▶ **Text provided**
╭──
Thread
#prefect-community
    s

    Stephen Lloyd

    3 months ago
    Hi. I’m running on ECS with local dask executor. If I understand my config correctly, I’m running with 512 cpu and 1024 memory I have a process that does a fairly big mapping (could be 1000s or 100ks of api calls). I’d like to run with as many workers as possible. I am using 16 workers with default scheduler. This gets me about 16 tasks per second on my laptop, but ECS performance seems to be more like 4-5 tasks per second. It seems like
    DaskExecutor
    might be an option, but I don’t quite understand all the setup I would need to do.
    My current config
    def set_run_config(flow_name: str) -> RunConfig:
        aws_account_id = Secret('AWS_ACCOUNT_ID-' + RUN_ENV).get()
        # aws_account_id = AWS_ACCOUNT_ID['dev']
        return ECSRun(
            cpu= 512,
            memory= 1024,
            run_task_kwargs=dict(cluster=prefect_cluster[RUN_ENV], launchType='FARGATE'),
            execution_role_arn=f'arn:aws:iam::{aws_account_id}:role/prefectECSAgentTaskExecutionRole',
            task_role_arn=f'arn:aws:iam::{aws_account_id}:role/prefectTaskRole',
            image=f'{aws_account_id}.<http://dkr.ecr.us-east-1.amazonaws.com/{flow_name}:latest',\|dkr.ecr.us-east-1.amazonaws.com/{flow_name}:latest',\>
            labels=[RUN_ENV],
        )
    I saw an example snippet for the DaskExecutor here, but am unsure if that will spin up a temp cluster in Fargate without any additional prep from me or not.
╰──
(Dataset excerpts)
╭──
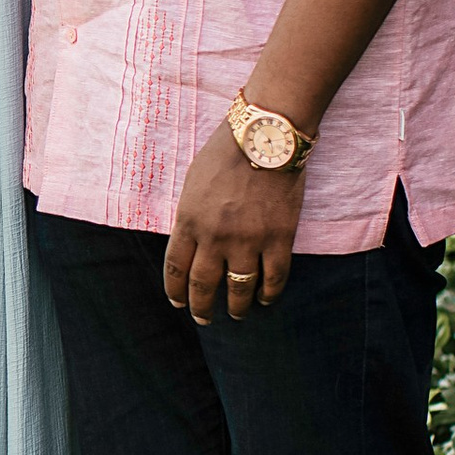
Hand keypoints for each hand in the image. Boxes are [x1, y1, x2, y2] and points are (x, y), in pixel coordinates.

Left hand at [163, 126, 302, 322]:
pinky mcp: (278, 239)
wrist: (265, 136)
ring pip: (239, 288)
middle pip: (204, 284)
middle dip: (201, 306)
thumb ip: (191, 214)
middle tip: (204, 317)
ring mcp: (248, 240)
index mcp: (189, 221)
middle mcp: (214, 237)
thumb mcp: (193, 182)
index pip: (175, 268)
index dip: (175, 291)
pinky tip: (265, 299)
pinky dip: (269, 294)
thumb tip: (191, 240)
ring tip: (236, 314)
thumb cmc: (226, 152)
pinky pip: (274, 278)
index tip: (178, 302)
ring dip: (236, 307)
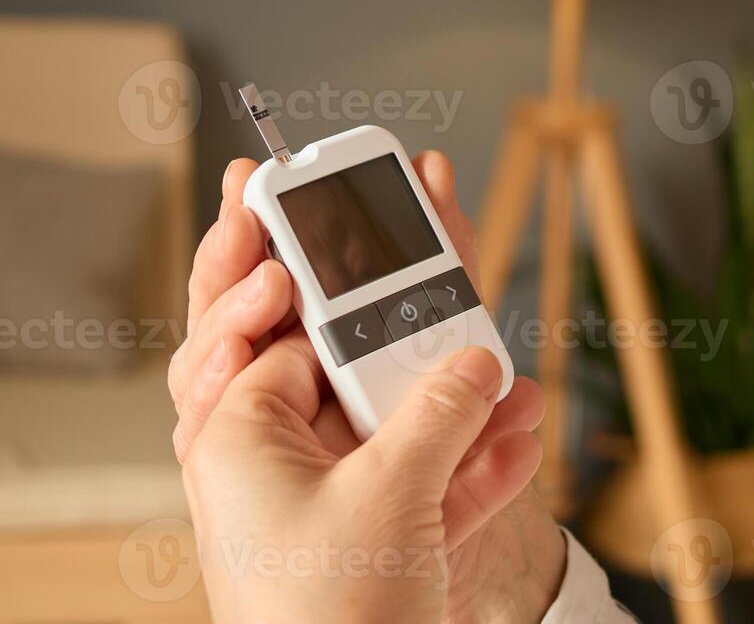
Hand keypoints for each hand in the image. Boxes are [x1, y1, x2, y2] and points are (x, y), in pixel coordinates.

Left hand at [168, 153, 567, 622]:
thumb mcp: (388, 497)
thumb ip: (438, 413)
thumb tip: (477, 362)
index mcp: (239, 432)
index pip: (272, 323)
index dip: (302, 268)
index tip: (323, 214)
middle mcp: (275, 458)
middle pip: (329, 359)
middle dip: (385, 320)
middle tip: (384, 234)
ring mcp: (327, 499)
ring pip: (388, 420)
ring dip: (450, 400)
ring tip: (500, 368)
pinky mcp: (373, 539)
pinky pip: (420, 480)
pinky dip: (467, 462)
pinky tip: (515, 442)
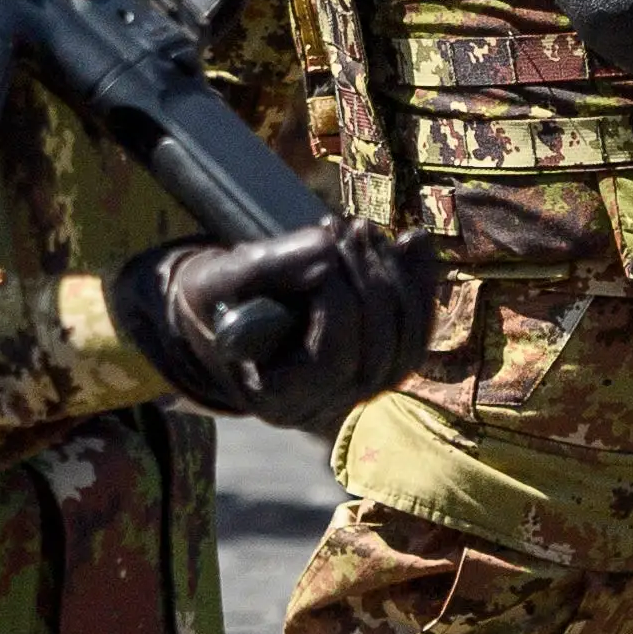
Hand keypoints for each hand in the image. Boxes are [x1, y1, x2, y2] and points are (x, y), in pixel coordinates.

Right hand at [112, 220, 437, 435]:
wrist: (222, 308)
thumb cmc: (213, 298)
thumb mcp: (220, 278)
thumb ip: (267, 265)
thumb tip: (328, 248)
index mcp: (279, 399)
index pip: (334, 360)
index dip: (341, 303)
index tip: (324, 246)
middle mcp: (325, 406)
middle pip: (379, 356)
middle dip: (373, 283)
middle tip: (351, 227)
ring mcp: (356, 389)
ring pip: (406, 345)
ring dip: (399, 280)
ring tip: (366, 231)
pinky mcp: (377, 362)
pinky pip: (415, 331)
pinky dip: (419, 284)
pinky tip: (415, 241)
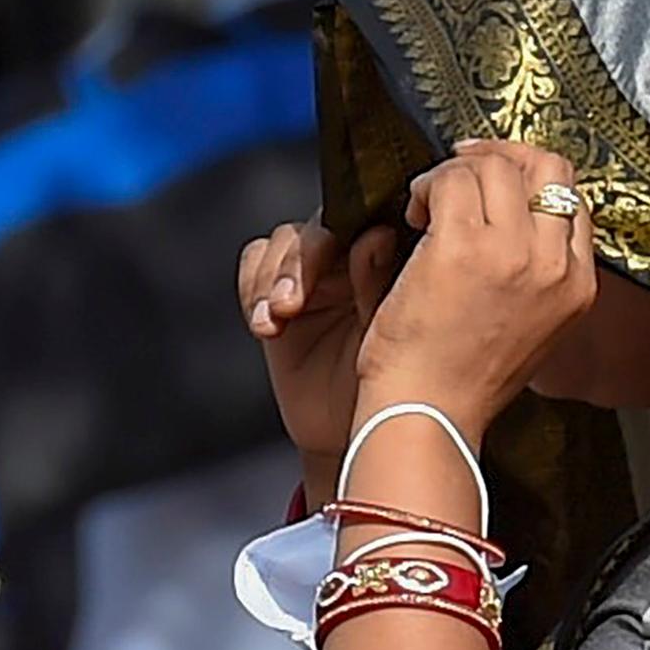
╰──
▶ **Check your understanding**
a: Translate this sentence from the Prefect forum thread into Spanish: "I’d like to run with as many workers as possible."
b: Resume the Prefect forum thread from its last sentence.
The records stand apart from the forum thread and are separate material.

▶ **Results in order**
a: Me gustaría ejecutarlo con tantos trabajadores como sea posible.

b:
    going back to LocalDaskExecutor, I honestly don’t know enough about running processes vs threads will help me and my script blew up with errors when I switched the scheduler to “processes”. Obviously there’s config I’m missing.
    Anna Geller

    Anna Geller

    3 months ago
    I’m running with 512 cpu and 1024 memory
    in this setup, you don't have much capacity to parallelize things over, it's half of CPU core and 1 GB of memory - check this https://docs.aws.amazon.com/AmazonECS/latest/developerguide/task-cpu-memory-error.html
    the easiest first step would be to increase this size on your task definition and use
    LocalDaskExecutor
    in your flow running there and see if that helps - using DaskExecutor with the dask cloud provider FargateCluster brings a whole lot of complexity, so I would only use it as a last resort if increasing the capacity on your task definition didn't help
    s

    Stephen Lloyd

    3 months ago
    brings a whole lot of complexity
    It seemed that way. Thanks!